Eurozone inflation climbs more than forecast in Aug before ECB meeting
Unemployment holds steady at 9.1% in July
BRUSSELS/FRANKFURT, Aug 31, (RTRS): Euro zone inflation rose more than expected in August, official data showed on Thursday, just as the European Central Bank prepares to debate whether to tighten policy after 2-1/2 years of unprecedented stimulus.
Inflation in the 19-country currency bloc, targeted by the ECB at just below 2 percent, accelerated to 1.5 percent in August from 1.3 percent, coming just ahead of expectations for 1.4 percent on the back of higher energy costs, Eurostat said on Thursday.
Underlying inflation, or prices excluding volatile food and energy costs, a figure closely watched by ECB policymakers, held steady at 1.3 percent, beating forecasts for 1.2 percent.
While the figures may strengthen the case of conservative policymakers, who are pushing for the ECB to wind down its asset-buying next year, the ECB is also now dealing with a strengthening euro, which pushes down prices.
Launched 2-1/2 years ago when the threat of deflation appeared real and imminent, the ECB’s 2.3 trillion euro bond purchase scheme is due to expire at the end of the year, and policymakers promised to decide this “autumn” whether to extend the purchases or wind them down.

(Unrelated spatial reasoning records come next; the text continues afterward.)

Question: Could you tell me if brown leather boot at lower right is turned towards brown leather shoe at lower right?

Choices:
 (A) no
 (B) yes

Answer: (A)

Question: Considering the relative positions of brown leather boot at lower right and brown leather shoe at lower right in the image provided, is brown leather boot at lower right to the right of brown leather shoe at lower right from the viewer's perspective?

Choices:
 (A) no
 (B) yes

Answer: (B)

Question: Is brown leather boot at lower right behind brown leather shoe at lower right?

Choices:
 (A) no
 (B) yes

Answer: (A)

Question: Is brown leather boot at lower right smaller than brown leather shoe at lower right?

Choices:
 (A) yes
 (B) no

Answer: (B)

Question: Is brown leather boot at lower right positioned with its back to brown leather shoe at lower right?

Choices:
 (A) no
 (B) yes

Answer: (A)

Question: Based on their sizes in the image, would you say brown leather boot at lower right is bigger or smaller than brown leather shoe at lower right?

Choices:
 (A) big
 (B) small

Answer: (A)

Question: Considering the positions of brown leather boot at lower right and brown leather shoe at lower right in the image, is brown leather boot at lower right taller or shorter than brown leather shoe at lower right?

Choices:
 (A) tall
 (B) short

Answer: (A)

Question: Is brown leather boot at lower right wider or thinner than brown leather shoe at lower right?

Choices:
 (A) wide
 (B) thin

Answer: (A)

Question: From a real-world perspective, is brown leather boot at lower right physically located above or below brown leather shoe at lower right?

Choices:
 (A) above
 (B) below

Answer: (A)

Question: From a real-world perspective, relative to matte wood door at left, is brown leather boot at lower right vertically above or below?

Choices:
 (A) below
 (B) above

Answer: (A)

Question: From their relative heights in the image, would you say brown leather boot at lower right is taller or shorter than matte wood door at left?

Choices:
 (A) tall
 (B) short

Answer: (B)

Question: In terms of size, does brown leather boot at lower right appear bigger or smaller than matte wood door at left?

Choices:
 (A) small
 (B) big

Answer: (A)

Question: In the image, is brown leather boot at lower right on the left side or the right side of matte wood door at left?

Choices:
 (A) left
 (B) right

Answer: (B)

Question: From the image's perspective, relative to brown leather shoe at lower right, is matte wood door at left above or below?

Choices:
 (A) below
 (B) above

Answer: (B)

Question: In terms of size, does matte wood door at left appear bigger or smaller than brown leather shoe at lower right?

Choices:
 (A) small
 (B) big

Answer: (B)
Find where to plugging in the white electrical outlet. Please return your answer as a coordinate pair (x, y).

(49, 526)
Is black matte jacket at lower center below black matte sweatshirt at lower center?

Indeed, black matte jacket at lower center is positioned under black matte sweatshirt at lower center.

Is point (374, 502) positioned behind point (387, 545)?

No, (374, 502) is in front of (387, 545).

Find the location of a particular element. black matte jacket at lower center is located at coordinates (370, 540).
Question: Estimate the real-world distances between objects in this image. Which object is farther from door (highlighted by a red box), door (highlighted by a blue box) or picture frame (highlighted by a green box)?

The euro zone economy is now growing for the 17th straight quarter, but wage growth is still paltry and sizable slack in the labour market suggests that wage inflation, a vital ingredient for overall inflation, may be sometime away, an argument for some policymakers to continue with stimulus.
Indeed, unemployment held steady at 9.1 percent in July, Eurostat said separately, with France, Spain and Italy all above the euro zone average.
ECB policymakers will next meet on Sept 7 and while few specific decision are expected, ECB President Mario Draghi could start laying the ground for the bank’s next move for when they meet on Oct 26.
A complication is the euro’s 13 percent rise against the dollar this year, which could dampen inflation by reducing the cost of exports, and may slow growth by making euro zone export more expensive.
Tightening policy would also make the euro more attractive.
Indeed, policymakers already expressed concern about the euro’s appreciation when they met in July, the minutes of that meeting showed, warning about the dangers of an “overshooting” currency.